Professor Wall: I would agree that ASEAN is, hopefully, the one which they are taking more seriously as the way of carrying out their East Asia policy, but with one qualification: they do not support in the same way the ASEAN Regional Forum - the ARF. The reason why is because the ARF includes the United States and other, non-East Asian countries. They are looking for an institutional form for the links with the South East Asian countries, and ASEAN Plus One provides that. They do not particularly want the ASEAN Plus Three to develop into a regional entity in its own right and they are blocking that, and they have kicked it into the long grass, if you want. As the Chinese would put it, into the think tanks for annual discussions - ASEAN Plus Three - and it makes no progress whatsoever. They had wanted to move into the East Asian community to replace the ARF. In this case the Japanese have put through a spoiler and invited Australia and New Zealand, which meant that the Chinese, for now, are not quite sure what to do. So at the East Asian Summit, which they brought Russia into - because the leadership of China now count Russia as an East Asian country, and they wanted Russia in the East Asian Summit - this spoiling tactic of Japan has put that one on hold, so it is not clear to see where it will go. So, at the moment, the one institutional form of the link with East Asia which they are using and supporting mostly is the ASEAN Plus One.
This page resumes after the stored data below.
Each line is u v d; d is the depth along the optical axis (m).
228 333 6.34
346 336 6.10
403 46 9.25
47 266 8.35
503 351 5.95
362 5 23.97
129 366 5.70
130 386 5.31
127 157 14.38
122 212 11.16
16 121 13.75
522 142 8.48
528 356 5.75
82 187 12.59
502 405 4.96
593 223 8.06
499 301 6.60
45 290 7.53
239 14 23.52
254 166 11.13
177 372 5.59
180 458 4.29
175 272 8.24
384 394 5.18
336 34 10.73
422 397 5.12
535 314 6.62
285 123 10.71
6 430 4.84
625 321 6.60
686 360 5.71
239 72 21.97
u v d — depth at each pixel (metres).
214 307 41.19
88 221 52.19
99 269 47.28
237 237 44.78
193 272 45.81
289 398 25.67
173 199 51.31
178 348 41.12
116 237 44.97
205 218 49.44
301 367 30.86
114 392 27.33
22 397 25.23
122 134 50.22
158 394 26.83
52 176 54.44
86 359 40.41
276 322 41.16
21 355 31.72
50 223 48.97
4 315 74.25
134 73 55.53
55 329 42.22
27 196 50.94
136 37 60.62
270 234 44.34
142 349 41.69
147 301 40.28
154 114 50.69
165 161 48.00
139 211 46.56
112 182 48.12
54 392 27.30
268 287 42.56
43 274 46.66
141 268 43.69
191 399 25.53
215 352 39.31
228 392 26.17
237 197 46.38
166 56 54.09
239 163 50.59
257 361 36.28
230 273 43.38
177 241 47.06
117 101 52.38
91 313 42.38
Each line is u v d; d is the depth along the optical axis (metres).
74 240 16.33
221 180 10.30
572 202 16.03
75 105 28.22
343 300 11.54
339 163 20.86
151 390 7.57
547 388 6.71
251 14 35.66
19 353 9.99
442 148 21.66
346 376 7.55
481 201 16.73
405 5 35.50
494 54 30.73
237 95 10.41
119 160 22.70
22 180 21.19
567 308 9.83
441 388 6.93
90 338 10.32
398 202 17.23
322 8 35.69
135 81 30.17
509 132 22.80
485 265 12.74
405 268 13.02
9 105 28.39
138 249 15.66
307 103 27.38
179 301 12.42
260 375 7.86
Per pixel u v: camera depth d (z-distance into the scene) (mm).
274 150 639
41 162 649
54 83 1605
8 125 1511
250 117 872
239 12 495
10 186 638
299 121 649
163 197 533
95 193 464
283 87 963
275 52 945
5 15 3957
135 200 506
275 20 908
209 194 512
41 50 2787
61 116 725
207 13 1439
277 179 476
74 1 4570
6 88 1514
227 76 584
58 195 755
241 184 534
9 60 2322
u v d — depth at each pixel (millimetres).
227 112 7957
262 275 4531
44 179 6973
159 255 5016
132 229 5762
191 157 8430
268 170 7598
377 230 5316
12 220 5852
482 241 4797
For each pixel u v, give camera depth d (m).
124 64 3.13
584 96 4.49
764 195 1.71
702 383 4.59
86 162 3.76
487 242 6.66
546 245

Q44 Mr Illsley: Just on the exclusion of the USA from the East Asian Summit (and you touched on this as well), is this of some significance, or is it that China wants to develop that regional infrastructure without the USA? Is that a particular intention - that they would be happier with a structure that excluded the USA?

Professor Wall: I think so. I think they are making it clear they want an East Asian institution of East Asian nations. Anybody who comes in spoils that. They say they do not want to be the hegemony in the region but they do want to be the leader and they make it very obvious that they want an institutional arrangement in which they can be the leader and not balanced by outsiders to the region. Japan wants them to be balanced with outsiders. At that last meeting of the ARF, the ASEAN meeting in July, the Chinese foreign minister was there for the meeting of ASEAN Plus One and ASEAN Plus Three (he made the bilateral meetings) but the moment the ASEAN meeting turned into the ARF he left. Not only did he leave because that was the time at which the Americans came in at deputy secretary of state level - because it was the first time the Secretary of State for America did not come - but he went to Burma immediately to console the Burmese who had been pressurised by the Americans to give up the chairmanship of that session of the ARF. So he made his position very clear and they made the statements at the East Asian Summit in December saying that Australia had no role, being as it is not an East Asian state.

Q45 Mr Illsley: Does that regional integration as a group, that development of an East Asian community group, have any impact on EU/UK trading relationships or trading issues? Or is it not really relevant to that, as a trading body?

Dr Hughes: I do not think so because it would include Japan and the Republic of Korea, and their interests in maintaining solid relations with the EU are very high. Even China, I think, as I have said earlier, wants to have good relations with the EU. Given the nature of the exporting economies of the region, the EU is still the main market, along with the US. So I do not think so. There is a sort of feeling, and there has been for a long time in the region, that there is a need for an East Asian community and it is stronger in some places than others. It is not just China; Malaysia has this feeling very much. Even in South Korea there is increasing concern over the US. APEC, of course, has been seen as pretty ineffective, largely because the US has such a big role in it; it has more or less sabotaged the original idea for an Asian community that was floated by Malaysia. So this is not a new thing; it has resurfaced after a period of being submerged by APEC, but the members of it are so diverse that I do not think - unless it was to shrink to China, Malaysia and Myanmar and a few others - it would have any impact on EU relations. Singapore, again, is so closely tied to this country.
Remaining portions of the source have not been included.